Supreme Court Republicans rush to destroy last vestiges of Voting Rights Act to help party in next midterms

Maybe you can’t hurry love, but you can always hurry the war on the Reconstruction Amendments:
We know the Supreme Court dallied a long time in setting the Louisiana case for reargument, only recently adding a doozy of a question in this racial gerrymandering case that could tee up a potential knocking down of the remaining pillar of the Voting Rights Act, Section 2. I explained the whole thing at Slate.
I had (wrongly) assumed given how long it took to set the case for reargument and to tee up the VRA issue that the Court would move slowly in the upcoming term so as not to mess with potential districts being used in the 2026 elections. (A decision to strike down Section 2, in this era of re-redistricting, could lead to a tsunami of new redistricting harming minority voters in Republican-dominated states.)
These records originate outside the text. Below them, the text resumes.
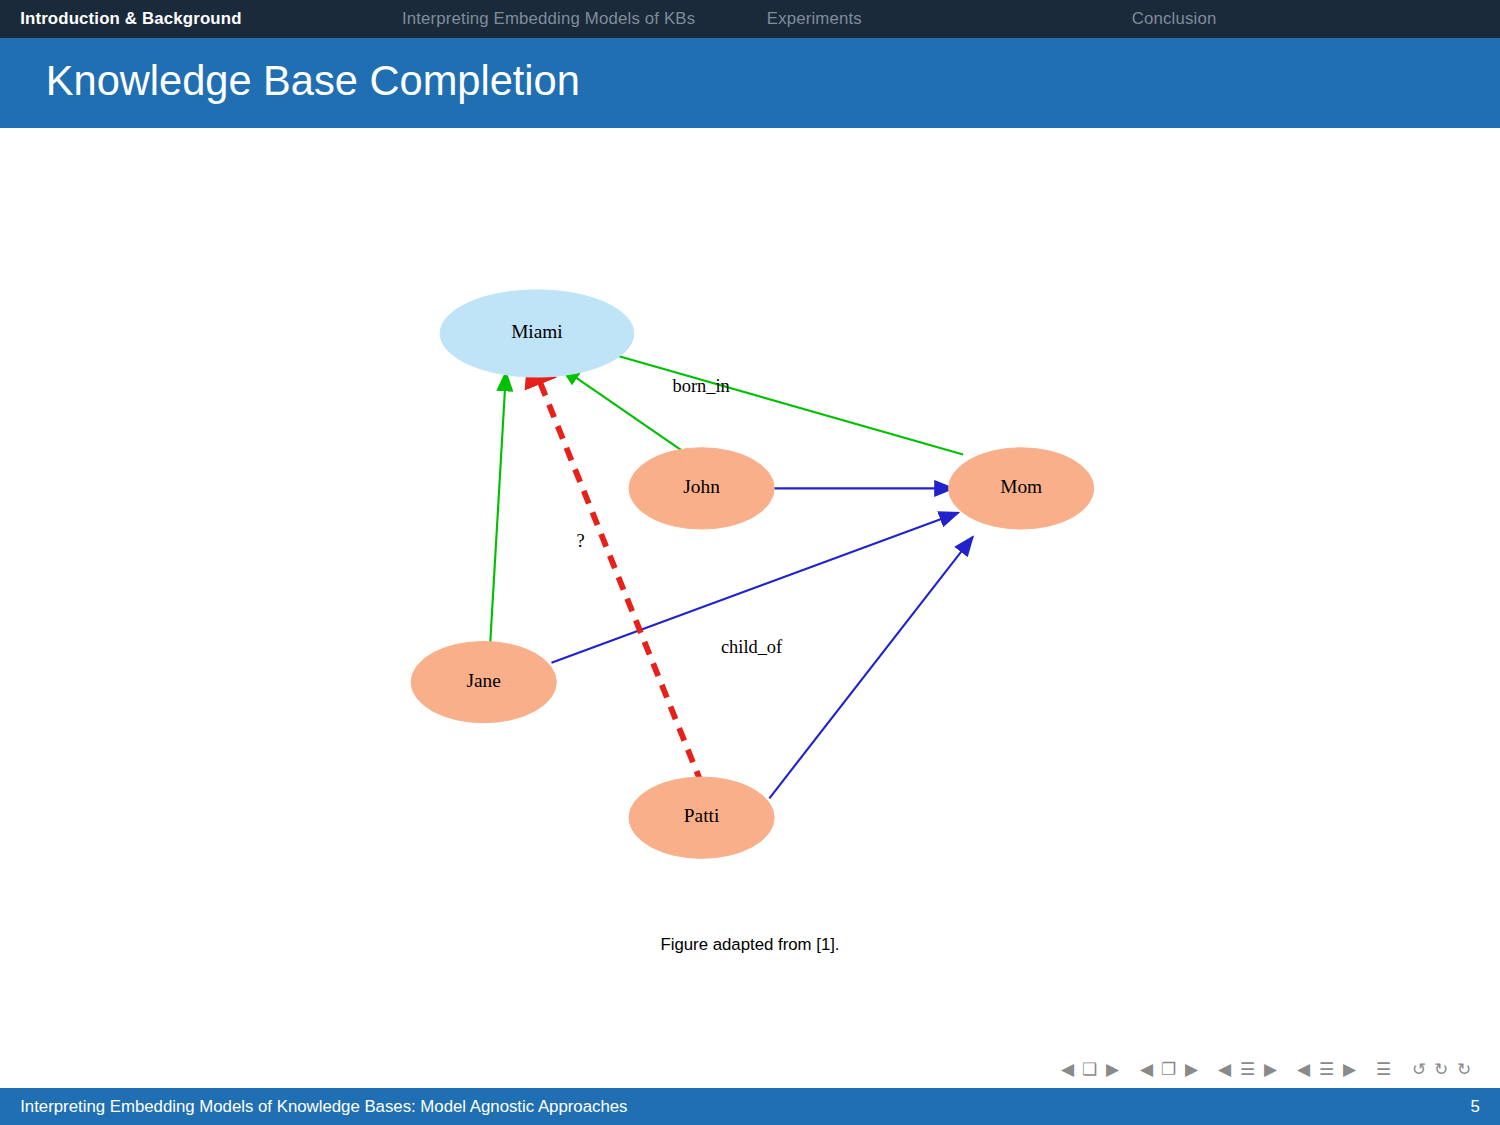Introduction & Background
Interpreting Embedding Models of KBs
Experiments
Conclusion
Knowledge Base Completion
Miami John Mom Jane Patti born_in child_of ?
Figure adapted from [1].
◀ ❑ ▶ ◀ ❐ ▶ ◀ ☰ ▶ ◀ ☰ ▶ ☰ ↺ ↻ ↻
Interpreting Embedding Models of Knowledge Bases: Model Agnostic Approaches
5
Now the Court has set oral argument in the case for October 15, in its first sitting of the new October 2025 Supreme Court term.
When your legislative agenda consists almost entirely of stuff every non-plutocrat hates, democratic elections aren’t really an option.
It’s very easy to tell how partisan the Roberts Court is by how it handles its dockets.
They go fast when they want to go fast and slow when they want to go to slow and the decision is *always* an ideological one.